Tidal’s user base grows to 3 million subscribers

Tidal’s user base grows to 3 million subscribers

It has been a year since Jay-Z took to the stage to announce the launch of Tidal. The press event was a disaster, featuring awkward superstars without anything particularly meaningful to say. The service was close to being dismissed as a doomed and misguided investment.

However, thanks to relentless plugs by Jay-Z and his friends, and particularly thanks to high-profile exclusives such as Rihanna’s “Anti” and Kanye West’s “The Life of Pablo”, Tidal has managed to add close to a million subscribers in 9 months, bringing the total to 3 million subscribers (which does not include users on a free trial).

Another positive statistic is that over a third of subscribers, or 1.25 million, have chosen the premium $19.99 per month subscription, allowing them to stream music lossless.
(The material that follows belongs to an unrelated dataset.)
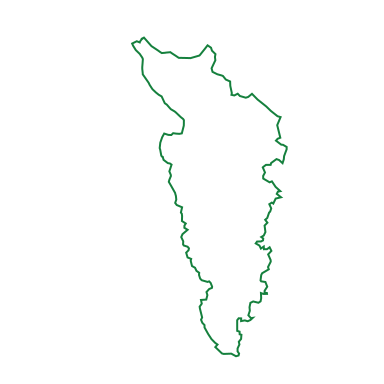 the district of Carolina, Puerto Rico, rotated 18°
{"feature_id": "32010507B91435435365169", "entity_name": "Carolina", "entity_type": "district", "adm_level": 2, "iso_a3": "PRI", "parent_name": "Puerto Rico", "parent_adm1": "", "projection": "orthographic", "projection_center": [-65.96, 18.364], "detail": "fine", "context": "isolated", "style": "outline", "palette": "green", "viewbox_px": 384, "rotation_deg": 18, "n_neighbors": 0, "source": "geoboundaries", "source_scale": "gbopen_adm2", "svg_char_len": 3421}
<svg xmlns="http://www.w3.org/2000/svg" viewBox="0 0 384 384"><g transform="rotate(18 192 192)"><path d="M98.6,60.0L97.1,61.5L97.4,61.7L96.8,62.6L96.1,64.9L96.1,65.9L92.9,65.7L89.2,69.3L90.8,71.1L94.7,74.4L99.6,76.8L103.2,79.6L104.2,80.8L105.2,84.8L106.1,88.6L106.7,90.4L108.5,94.4L108.8,95.3L115.4,100.3L117.1,101.6L118.6,103.2L121.3,105.4L122.7,106.5L126.9,108.5L130.3,109.8L133.6,110.5L138.7,116.0L140.1,116.4L141.1,116.7L144.2,118.6L146.3,119.8L150.4,120.7L151.8,121.2L156.8,123.6L158.3,124.3L161.0,125.3L162.1,126.2L162.8,128.5L163.1,129.4L163.7,131.5L163.9,134.6L164.1,137.9L164.2,139.1L164.2,139.4L162.0,140.6L158.8,141.4L155.9,141.9L154.7,144.2L151.8,145.0L147.5,145.0L146.7,149.2L146.6,154.9L147.7,160.2L148.8,161.8L151.5,166.8L152.4,167.6L153.3,167.6L155.0,170.2L160.1,172.0L162.2,171.7L164.1,172.3L164.1,172.9L164.1,179.4L166.5,182.2L167.0,183.3L166.7,187.3L166.8,189.5L170.9,193.2L176.2,198.1L176.8,199.1L177.9,200.7L179.4,204.1L179.4,207.6L181.5,209.1L187.3,209.6L187.8,215.0L189.0,215.8L190.0,217.9L191.4,222.7L195.8,223.9L195.2,226.3L195.8,228.4L199.5,229.3L196.0,235.0L195.7,238.2L198.9,241.6L199.7,244.6L200.7,245.4L204.7,245.4L206.5,246.5L206.7,248.5L205.2,251.5L208.0,255.6L211.9,255.9L212.0,257.8L214.9,262.4L218.3,263.1L220.6,265.6L223.8,266.6L224.3,268.7L226.5,271.8L228.5,272.9L234.6,272.7L235.9,271.7L237.8,272.7L240.4,275.8L240.6,277.0L238.3,279.0L236.7,282.7L238.5,285.3L238.8,289.9L233.9,291.9L235.8,295.2L234.7,298.7L235.6,300.5L240.4,308.2L240.1,310.7L242.2,313.2L245.0,314.7L245.8,317.0L251.3,322.1L256.0,325.9L260.6,328.3L263.4,329.2L262.1,332.3L270.4,336.3L272.2,336.2L279.3,333.6L284.6,334.6L286.8,333.1L286.7,331.1L284.6,329.5L283.7,326.7L284.2,322.3L282.8,320.0L284.1,316.6L283.1,312.5L281.3,312.6L280.4,310.1L277.9,310.1L274.6,300.0L275.4,297.7L277.8,297.0L278.6,299.6L281.9,297.8L284.9,297.7L287.1,295.7L288.6,293.0L287.0,293.8L283.7,291.8L283.7,287.1L282.3,283.8L281.8,279.4L284.0,277.2L289.4,276.8L291.0,274.8L290.6,271.6L288.8,266.8L291.4,266.9L294.8,265.7L294.4,264.9L292.1,265.4L291.6,263.4L292.8,258.8L289.6,254.9L285.4,255.6L284.5,254.9L283.5,249.6L283.8,247.6L288.9,241.8L287.5,239.9L288.4,233.9L287.8,232.4L283.7,227.8L285.7,223.5L282.9,220.6L281.0,223.2L278.1,224.2L277.1,221.7L275.0,224.5L272.7,222.1L268.5,221.2L269.2,219.0L272.9,217.7L274.5,216.1L274.1,214.2L271.8,213.4L273.7,211.2L274.2,207.4L271.4,201.5L273.2,197.9L270.2,195.8L271.6,193.5L271.7,187.7L272.4,186.5L272.4,183.1L269.3,179.7L271.2,177.4L272.9,177.9L273.6,172.4L278.3,169.5L273.2,167.6L273.6,165.1L275.7,163.9L269.9,161.3L264.7,157.2L262.8,158.8L255.6,157.2L254.7,154.7L255.4,150.9L251.7,146.7L252.1,146.0L254.0,143.3L258.4,141.9L258.3,140.0L262.2,134.6L265.0,134.7L269.2,136.6L269.2,132.5L268.5,129.4L268.8,122.1L268.1,119.9L264.0,119.0L262.2,119.4L256.0,117.2L257.0,114.9L259.2,113.1L252.4,102.1L253.1,93.4L249.9,93.5L241.9,90.5L236.2,87.7L225.8,83.8L218.7,80.1L216.1,84.2L214.0,85.7L207.9,85.9L205.1,84.4L202.4,87.1L199.5,87.4L199.3,85.6L195.6,79.2L194.1,75.1L189.4,74.6L185.6,72.1L184.3,72.0L179.7,72.2L174.4,71.4L172.4,68.3L173.5,59.5L172.1,56.5L171.7,53.6L167.3,51.4L165.5,48.9L161.5,47.7L161.3,48.2L160.1,51.6L157.3,59.0L156.9,59.9L155.6,60.8L150.0,64.6L149.3,65.1L145.2,66.3L137.9,68.5L134.5,67.5L130.7,66.5L128.7,65.9L128.2,65.7L127.6,66.0L124.1,67.5L123.6,67.8L120.3,69.2L118.4,68.7L115.9,67.9L108.4,65.8L108.2,65.7L101.8,61.9L98.6,60.0Z" fill="none" stroke="#15803d" stroke-width="2"/></g></svg>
This is an interesting number, since in terms of revenues is gives Tidal the same footprint of a service with 4.25 million subscribers. 

However, streaming services are expensive machines and, after Samsung denied rumours that it was considering a Tidal acquisition, the question is whether Jay-Z will be able to offload the service to someone else or whether he’ll decide to ride the momentum and raise a serious new funding round that could enable Tidal to compete with the likes of Apple Music and Spotify. 
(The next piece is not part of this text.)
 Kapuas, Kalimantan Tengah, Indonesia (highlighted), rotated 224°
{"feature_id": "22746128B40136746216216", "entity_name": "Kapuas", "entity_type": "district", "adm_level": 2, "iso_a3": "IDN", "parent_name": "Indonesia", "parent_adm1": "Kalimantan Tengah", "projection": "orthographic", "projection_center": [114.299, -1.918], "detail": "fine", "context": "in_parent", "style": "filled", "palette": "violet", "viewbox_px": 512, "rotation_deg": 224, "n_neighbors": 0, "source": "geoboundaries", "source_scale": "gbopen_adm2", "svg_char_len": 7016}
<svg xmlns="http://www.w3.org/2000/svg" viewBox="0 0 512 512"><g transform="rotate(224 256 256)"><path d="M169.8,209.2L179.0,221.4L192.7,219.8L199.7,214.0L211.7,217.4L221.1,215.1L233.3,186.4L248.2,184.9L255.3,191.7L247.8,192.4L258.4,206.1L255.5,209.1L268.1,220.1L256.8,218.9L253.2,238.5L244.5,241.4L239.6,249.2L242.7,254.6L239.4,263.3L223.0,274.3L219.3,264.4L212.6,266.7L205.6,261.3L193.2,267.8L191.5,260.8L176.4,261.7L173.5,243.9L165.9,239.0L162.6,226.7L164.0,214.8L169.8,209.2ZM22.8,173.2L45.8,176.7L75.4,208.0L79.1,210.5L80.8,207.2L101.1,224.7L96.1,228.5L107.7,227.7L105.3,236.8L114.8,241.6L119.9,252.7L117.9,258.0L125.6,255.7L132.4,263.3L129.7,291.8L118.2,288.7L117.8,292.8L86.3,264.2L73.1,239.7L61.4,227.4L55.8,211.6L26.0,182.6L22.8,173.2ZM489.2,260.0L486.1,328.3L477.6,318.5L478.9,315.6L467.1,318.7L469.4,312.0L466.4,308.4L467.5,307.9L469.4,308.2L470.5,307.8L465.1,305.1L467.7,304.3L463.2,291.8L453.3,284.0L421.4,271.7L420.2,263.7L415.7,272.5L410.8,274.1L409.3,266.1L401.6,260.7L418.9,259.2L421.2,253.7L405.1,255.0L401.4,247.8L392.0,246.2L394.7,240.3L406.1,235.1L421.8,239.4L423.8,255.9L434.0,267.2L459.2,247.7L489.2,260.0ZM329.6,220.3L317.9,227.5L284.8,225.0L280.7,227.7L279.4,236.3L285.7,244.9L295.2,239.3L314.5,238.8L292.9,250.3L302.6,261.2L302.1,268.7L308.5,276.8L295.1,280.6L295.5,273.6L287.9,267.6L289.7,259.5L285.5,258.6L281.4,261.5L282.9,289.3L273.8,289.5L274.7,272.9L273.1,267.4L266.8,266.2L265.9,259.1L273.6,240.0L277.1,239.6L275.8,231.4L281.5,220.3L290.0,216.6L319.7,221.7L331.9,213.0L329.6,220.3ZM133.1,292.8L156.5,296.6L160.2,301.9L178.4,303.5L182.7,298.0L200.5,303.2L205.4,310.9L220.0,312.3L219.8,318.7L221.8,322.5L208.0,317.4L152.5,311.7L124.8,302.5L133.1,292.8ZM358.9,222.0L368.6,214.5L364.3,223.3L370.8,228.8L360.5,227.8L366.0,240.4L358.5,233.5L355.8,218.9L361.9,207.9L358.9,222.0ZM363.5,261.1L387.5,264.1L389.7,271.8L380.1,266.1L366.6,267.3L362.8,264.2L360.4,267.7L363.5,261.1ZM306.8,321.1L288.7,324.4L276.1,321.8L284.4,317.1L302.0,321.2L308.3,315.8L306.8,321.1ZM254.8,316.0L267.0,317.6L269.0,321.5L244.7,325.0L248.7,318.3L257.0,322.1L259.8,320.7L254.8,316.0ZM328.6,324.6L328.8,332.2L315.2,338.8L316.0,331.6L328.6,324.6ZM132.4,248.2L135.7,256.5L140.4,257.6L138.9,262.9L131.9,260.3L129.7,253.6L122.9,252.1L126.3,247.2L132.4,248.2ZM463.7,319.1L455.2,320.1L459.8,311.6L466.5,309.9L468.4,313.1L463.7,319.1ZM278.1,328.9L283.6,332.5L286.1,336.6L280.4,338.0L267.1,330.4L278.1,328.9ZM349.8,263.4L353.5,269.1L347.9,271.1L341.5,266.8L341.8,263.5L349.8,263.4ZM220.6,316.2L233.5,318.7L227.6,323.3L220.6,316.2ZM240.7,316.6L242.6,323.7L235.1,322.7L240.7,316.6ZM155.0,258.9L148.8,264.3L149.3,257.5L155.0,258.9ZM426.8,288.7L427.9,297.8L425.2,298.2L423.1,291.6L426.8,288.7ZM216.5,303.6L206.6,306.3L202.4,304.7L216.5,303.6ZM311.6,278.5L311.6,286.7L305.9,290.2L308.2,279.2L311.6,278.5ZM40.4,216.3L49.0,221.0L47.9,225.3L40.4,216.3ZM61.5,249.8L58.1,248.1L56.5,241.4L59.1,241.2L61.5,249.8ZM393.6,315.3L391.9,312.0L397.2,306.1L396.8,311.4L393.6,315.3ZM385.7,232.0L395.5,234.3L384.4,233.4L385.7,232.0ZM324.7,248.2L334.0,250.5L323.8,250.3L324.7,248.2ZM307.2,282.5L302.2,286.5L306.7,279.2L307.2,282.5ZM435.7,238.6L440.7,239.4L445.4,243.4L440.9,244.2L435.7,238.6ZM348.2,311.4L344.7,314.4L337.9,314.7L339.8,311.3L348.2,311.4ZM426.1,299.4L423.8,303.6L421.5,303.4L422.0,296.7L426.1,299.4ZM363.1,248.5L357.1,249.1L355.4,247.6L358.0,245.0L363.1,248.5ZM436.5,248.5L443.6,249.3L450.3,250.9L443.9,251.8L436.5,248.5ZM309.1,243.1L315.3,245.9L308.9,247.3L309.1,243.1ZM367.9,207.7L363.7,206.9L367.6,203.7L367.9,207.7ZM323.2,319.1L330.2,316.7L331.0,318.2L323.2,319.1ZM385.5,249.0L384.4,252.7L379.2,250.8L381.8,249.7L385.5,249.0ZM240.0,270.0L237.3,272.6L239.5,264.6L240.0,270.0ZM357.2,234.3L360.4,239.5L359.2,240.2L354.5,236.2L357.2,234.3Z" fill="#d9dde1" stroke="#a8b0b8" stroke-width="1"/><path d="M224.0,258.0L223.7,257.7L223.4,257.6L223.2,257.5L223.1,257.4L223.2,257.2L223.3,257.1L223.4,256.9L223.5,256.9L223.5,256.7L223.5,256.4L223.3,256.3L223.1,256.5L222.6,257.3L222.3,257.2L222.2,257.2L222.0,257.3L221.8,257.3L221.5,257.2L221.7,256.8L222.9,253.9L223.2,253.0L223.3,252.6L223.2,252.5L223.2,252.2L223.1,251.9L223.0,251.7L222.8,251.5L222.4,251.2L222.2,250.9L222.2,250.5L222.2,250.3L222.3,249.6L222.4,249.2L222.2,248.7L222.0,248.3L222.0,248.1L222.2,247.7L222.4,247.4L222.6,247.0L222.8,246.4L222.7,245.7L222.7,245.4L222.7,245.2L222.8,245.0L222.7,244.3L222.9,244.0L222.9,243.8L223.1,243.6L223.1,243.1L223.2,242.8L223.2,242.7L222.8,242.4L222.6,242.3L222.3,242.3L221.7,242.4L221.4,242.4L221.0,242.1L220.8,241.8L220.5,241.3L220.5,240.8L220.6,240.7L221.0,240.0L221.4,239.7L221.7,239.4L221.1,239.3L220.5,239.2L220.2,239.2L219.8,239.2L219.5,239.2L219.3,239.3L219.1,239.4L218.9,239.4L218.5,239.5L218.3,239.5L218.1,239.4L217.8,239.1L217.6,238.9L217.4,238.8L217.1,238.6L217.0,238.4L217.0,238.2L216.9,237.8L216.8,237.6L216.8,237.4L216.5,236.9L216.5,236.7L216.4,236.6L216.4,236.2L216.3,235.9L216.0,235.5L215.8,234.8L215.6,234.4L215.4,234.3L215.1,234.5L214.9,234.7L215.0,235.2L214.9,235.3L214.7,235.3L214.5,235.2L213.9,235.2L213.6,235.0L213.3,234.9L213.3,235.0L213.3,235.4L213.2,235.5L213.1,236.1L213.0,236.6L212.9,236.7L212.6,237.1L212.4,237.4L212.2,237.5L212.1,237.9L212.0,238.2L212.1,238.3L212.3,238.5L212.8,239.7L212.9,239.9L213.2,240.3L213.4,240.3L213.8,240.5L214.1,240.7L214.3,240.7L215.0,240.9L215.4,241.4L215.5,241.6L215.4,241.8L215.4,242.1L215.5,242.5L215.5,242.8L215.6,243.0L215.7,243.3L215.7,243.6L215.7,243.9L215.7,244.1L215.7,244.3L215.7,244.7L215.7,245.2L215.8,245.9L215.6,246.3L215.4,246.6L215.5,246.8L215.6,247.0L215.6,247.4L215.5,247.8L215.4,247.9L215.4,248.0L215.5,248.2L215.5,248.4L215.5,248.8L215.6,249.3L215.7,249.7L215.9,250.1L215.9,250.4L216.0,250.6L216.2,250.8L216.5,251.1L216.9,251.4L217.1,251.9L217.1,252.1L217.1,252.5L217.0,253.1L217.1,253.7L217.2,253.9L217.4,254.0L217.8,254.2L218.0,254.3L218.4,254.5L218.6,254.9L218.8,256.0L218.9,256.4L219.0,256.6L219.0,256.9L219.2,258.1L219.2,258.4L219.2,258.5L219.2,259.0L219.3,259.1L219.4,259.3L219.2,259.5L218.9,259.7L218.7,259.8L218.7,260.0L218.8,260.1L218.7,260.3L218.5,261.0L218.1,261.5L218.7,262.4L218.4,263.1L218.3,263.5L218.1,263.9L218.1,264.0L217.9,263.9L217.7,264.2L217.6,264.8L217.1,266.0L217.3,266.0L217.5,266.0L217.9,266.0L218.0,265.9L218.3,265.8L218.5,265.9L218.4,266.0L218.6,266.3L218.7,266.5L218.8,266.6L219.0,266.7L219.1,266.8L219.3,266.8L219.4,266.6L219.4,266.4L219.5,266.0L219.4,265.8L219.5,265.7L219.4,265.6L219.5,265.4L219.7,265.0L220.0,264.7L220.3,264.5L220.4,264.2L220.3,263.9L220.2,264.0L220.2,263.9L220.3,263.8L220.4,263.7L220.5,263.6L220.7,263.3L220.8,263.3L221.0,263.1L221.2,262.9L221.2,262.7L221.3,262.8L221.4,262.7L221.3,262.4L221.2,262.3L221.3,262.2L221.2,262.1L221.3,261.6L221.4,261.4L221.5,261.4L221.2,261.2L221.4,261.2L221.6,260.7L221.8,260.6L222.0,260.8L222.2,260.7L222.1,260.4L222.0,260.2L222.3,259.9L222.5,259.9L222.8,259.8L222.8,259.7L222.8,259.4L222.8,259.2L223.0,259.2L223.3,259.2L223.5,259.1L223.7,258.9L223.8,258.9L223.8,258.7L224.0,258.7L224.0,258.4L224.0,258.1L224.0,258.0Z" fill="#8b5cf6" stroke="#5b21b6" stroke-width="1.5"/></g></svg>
Tidal is to a certain extent limited by its ownership structure: streaming is becoming big business and so it would only make sense for the handful of artists who own a direct share in the company to provide it with exclusives in the hope of seeing the value of that share go up. Artists who are not part of the “inner circle” are better off striking a deal with Apple Music or just making their release available across all streaming services for maximum effect. 

Tidal has managed to thrive thanks to high-profile releases, can it keep the momentum going for the rest of 2016?